Solina i okolice
Bieszczady, jak chyba żadne inne miejsce w Polsce, stały się synonimem dzikiej przyrody. Nie oznacza to jednak, że nie znajdziemy tu całkiem przyziemnych atrakcji. Z bazą wypadową w Solinie jesteśmy w stanie zobaczyć naprawdę wiele. Bieszczady zwiedzać można na przykład dzięki drezynom rowerowym. Główna wypożyczalnia, będąca zarazem stacją, usadowiła się na rozwidleniu wielkiej obwodnicy bieszczadzkiej, w Uhercach Mineralnych, z których pojazdy wyruszają w kierunku Zagórza i Ustrzyk Dolnych. Jest też słynna kolejka wąskotorowa z przystankiem w Cisnej.
Centrum Kultury Ekumenicznej w Myczkowcach z roku na rok przyciąga coraz więcej zwiedzających. Na blisko hektarowej powierzchni zgromadzono 140 makiet cerkwi greckokatolickich, prawosławnych oraz kościołów rzymskokatolickich z terenu południowo-wschodniej Polski, Słowacji oraz Ukrainy.
W dolinie rzeki Osławicy i potoku Barbarka leży zaś Komańcza z klasztorem sióstr Nazaretanek. To ostatnie miejsce internowania ks. Kardynała Stefana Wyszyńskiego. Jest tu też Arłamow, który w czasach PRL gościł prominentnych dygnitarzy. Również tu internowany był Lech Wałęsa. W 1989 roku rządowy ośrodek zlikwidowano. Dziś na jego miejscu funkcjonuje luksusowy kompleks hotelowy.
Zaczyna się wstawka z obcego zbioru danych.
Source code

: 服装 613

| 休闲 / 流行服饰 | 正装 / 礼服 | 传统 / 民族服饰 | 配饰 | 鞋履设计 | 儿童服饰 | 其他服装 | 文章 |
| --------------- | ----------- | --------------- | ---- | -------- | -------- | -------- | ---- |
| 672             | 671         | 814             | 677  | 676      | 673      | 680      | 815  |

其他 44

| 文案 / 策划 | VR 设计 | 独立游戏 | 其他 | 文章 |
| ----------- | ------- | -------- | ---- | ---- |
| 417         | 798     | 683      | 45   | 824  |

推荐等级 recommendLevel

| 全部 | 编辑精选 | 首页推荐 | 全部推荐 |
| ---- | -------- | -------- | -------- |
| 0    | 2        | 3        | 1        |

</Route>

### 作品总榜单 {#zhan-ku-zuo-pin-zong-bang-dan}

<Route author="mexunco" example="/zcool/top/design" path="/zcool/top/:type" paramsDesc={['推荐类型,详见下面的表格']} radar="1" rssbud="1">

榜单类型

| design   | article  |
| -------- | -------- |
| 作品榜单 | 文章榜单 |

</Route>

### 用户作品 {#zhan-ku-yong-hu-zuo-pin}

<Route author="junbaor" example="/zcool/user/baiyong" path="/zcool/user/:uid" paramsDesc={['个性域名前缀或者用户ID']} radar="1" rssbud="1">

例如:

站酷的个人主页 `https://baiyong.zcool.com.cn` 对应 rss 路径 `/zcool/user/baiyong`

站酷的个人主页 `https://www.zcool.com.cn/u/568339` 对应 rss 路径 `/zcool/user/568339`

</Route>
W Bieszczadach znaleźć też można styk granic: Polski, Ukrainy i Słowacji - to wysoki na 1221 m n.p.m. Krzemieniec. Miejsce to wyróżniają dwie rzeczy: jest to najwyższej położony i najbardziej wysunięty na południe polski trójstyk. Na szczycie Krzemieńca znajdziemy granitowy trójramienny obelisk z godłami trzech państw oraz z napisami w trzech językach.